I/ITSEC NEWS: Pentagon Wants Services to Step Up Cooperation on High-Tech Training

By Connie Lee

Photo: Navy

ORLANDO, Fla. — As the military services work toward integrating more simulators and virtual technologies into their training, the Office of the Secretary of Defense is looking for ways to provide them strategic guidance.

It is important for the services to ensure that their work is interoperable with each other as they pursue these technologies, Fred Drummond, deputy assistant secretary of defense for force education and training in the office of the assistant secretary of defense for readiness, said Dec. 3.

“We have to be interoperable,” he said during the annual Interservice/Industry Training, Simulation and Education Conference in Orlando, Florida. “Everything we do now, I believe must be based on that vision that it has be interoperable.” The conference is hosted by the National Training and Simulation Association, an affiliate of the National Defense Industrial Association.

The services need to have databases that will provide all services with the same threats and virtual worlds, he said. For instance, the Army's “one world geodatabase” would allow all services to virtually operate in the same areas, he noted.

“We cannot have … a Marine helicopter training scenario synched up with an Army scenario and the Marine helicopter lands 10 feet underground in that Army context,” he said.

Drummond said he envisions these as government-furnished equipment.

“I don't care what company produces this stuff,” he said. “I just need, from an operator standpoint, the folks in uniform who are using these simulators … all working on the same data.”

So far, the services have proceeded with these synthetic environment programs without strategic guidance from OSD, he noted. For example, the Army is pursuing a synthetic training environment through one of the cross-functional teams it has set up to pursue its top modernization priorities.

“We absolutely are behind them,” Drummond said. “The services have not waited for OSD, nor should they have when they are dealing with challenges to increase capabilities. So therefore we have programs that are put in place and developed over the years, but they happen from a service-centric standpoint.”
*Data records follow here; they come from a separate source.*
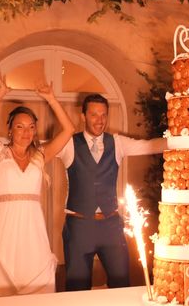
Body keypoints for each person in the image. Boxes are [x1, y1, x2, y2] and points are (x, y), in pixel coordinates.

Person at [0, 72, 75, 298]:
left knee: (34, 282)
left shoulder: (40, 155)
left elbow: (68, 130)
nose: (26, 133)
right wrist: (2, 92)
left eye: (31, 127)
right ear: (10, 130)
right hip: (4, 226)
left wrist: (52, 98)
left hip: (32, 230)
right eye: (20, 127)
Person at [57, 93, 166, 291]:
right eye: (94, 115)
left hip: (111, 225)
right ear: (83, 116)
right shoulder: (68, 144)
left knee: (121, 283)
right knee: (77, 288)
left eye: (104, 115)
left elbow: (149, 146)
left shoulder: (117, 143)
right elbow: (36, 151)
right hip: (79, 226)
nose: (100, 121)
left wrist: (187, 139)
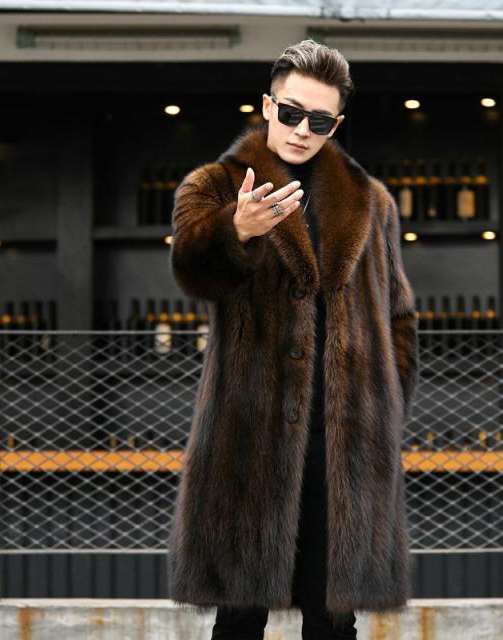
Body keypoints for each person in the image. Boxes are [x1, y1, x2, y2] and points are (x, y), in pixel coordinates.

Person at [167, 39, 419, 639]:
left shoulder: (371, 202)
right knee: (239, 616)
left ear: (337, 124)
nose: (303, 130)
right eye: (291, 113)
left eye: (320, 120)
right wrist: (236, 231)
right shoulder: (214, 185)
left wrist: (384, 407)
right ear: (267, 106)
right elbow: (192, 272)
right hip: (249, 435)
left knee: (333, 619)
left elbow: (399, 314)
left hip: (345, 440)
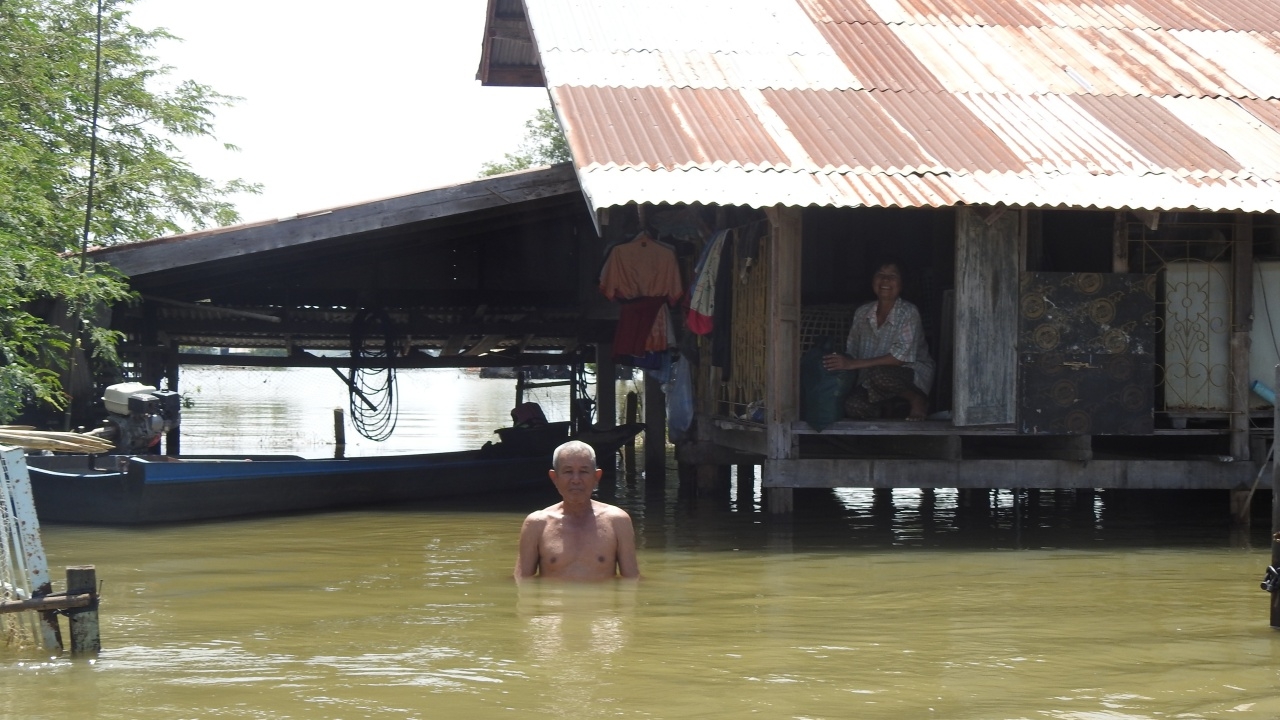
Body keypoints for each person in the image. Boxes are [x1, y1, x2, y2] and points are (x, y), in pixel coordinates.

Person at [821, 259, 935, 421]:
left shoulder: (908, 312)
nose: (885, 280)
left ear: (902, 283)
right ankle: (889, 411)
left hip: (908, 376)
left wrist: (851, 364)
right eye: (880, 274)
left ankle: (916, 400)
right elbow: (852, 351)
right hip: (871, 379)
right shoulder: (862, 313)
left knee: (880, 374)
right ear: (873, 280)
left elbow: (899, 358)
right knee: (853, 406)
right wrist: (840, 363)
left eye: (892, 276)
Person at [515, 440, 640, 581]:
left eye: (584, 472)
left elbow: (631, 581)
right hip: (552, 602)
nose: (576, 480)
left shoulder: (618, 521)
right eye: (568, 472)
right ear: (554, 477)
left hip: (600, 603)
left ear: (596, 477)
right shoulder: (537, 524)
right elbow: (522, 582)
Drummond said his office may put out strategic guidance documents on the topic. However, he did not outline potential publication dates “because it takes 18 to 24 months to actually publish or update DoD instruction, which kind of speaks to our business transformation challenges.”

Navy Vice Adm. DeWolfe Miller III, commander of naval air forces, said the Navy is working on interoperability as well. The services have been working on integrated command and control as a combined priority, and “we'll continue to see that level of cooperation in integrating, migrate all the way into our acquisition processes as we move forward.”

Historically, for the Air Force, Marine Corps and Navy, it has been "give us one problem and we’ll come up with three different solutions,” he said.

Air Force Maj. Gen. James Jacobson, director of training and readiness and deputy chief of staff for operations, said interoperability is being pursued through the joint synthetic environment, which allows services to test facets of these technologies.

“We also have this entity called the joint synthetic environment,” he noted. “I see us leveraging that to the broader common environment.”